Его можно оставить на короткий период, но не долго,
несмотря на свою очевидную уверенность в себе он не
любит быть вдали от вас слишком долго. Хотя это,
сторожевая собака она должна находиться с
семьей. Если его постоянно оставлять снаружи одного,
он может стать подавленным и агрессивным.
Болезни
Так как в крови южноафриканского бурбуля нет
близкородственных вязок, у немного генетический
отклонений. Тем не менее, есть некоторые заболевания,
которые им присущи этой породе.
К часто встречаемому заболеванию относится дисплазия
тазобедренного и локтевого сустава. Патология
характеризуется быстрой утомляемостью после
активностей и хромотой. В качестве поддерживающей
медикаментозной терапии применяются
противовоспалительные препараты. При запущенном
---
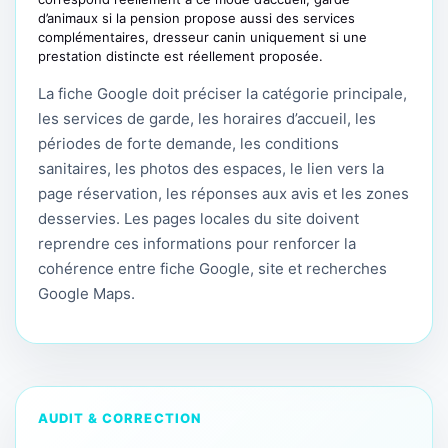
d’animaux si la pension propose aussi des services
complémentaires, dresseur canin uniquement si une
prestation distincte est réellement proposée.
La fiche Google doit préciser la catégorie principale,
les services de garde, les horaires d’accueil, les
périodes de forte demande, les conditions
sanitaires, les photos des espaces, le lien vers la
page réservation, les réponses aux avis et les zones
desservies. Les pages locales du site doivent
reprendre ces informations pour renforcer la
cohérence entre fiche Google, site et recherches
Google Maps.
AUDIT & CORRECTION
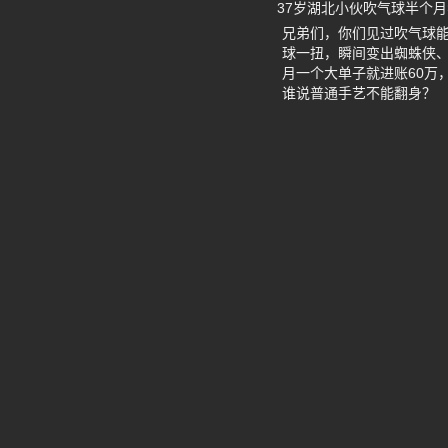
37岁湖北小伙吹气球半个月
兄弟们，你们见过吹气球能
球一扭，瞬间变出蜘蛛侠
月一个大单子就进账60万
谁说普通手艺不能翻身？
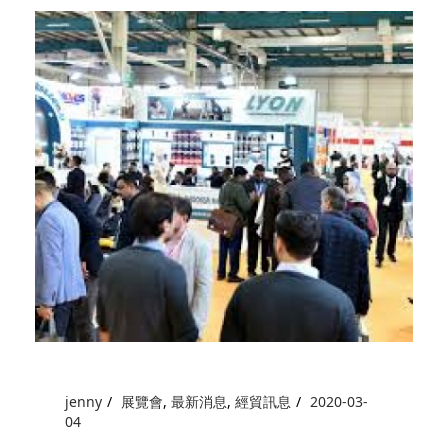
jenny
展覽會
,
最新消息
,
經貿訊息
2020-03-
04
==
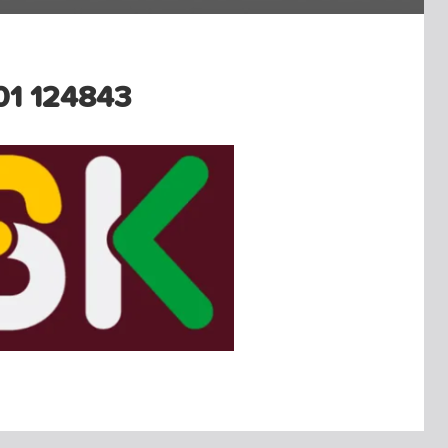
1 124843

* [TASK ITEM] Output, from the data above, the lines from the line with "которые им присущи этой породе." to the line with "противовоспалительные препараты. При" exactly as they stand, both ends included and nothing else.

* [OUTPUT FOR THIS TASK]
которые им присущи этой породе.
К часто встречаемому заболеванию относится дисплазия
тазобедренного и локтевого сустава. Патология
характеризуется быстрой утомляемостью после
активностей и хромотой. В качестве поддерживающей
медикаментозной терапии применяются
противовоспалительные препараты. При запущенном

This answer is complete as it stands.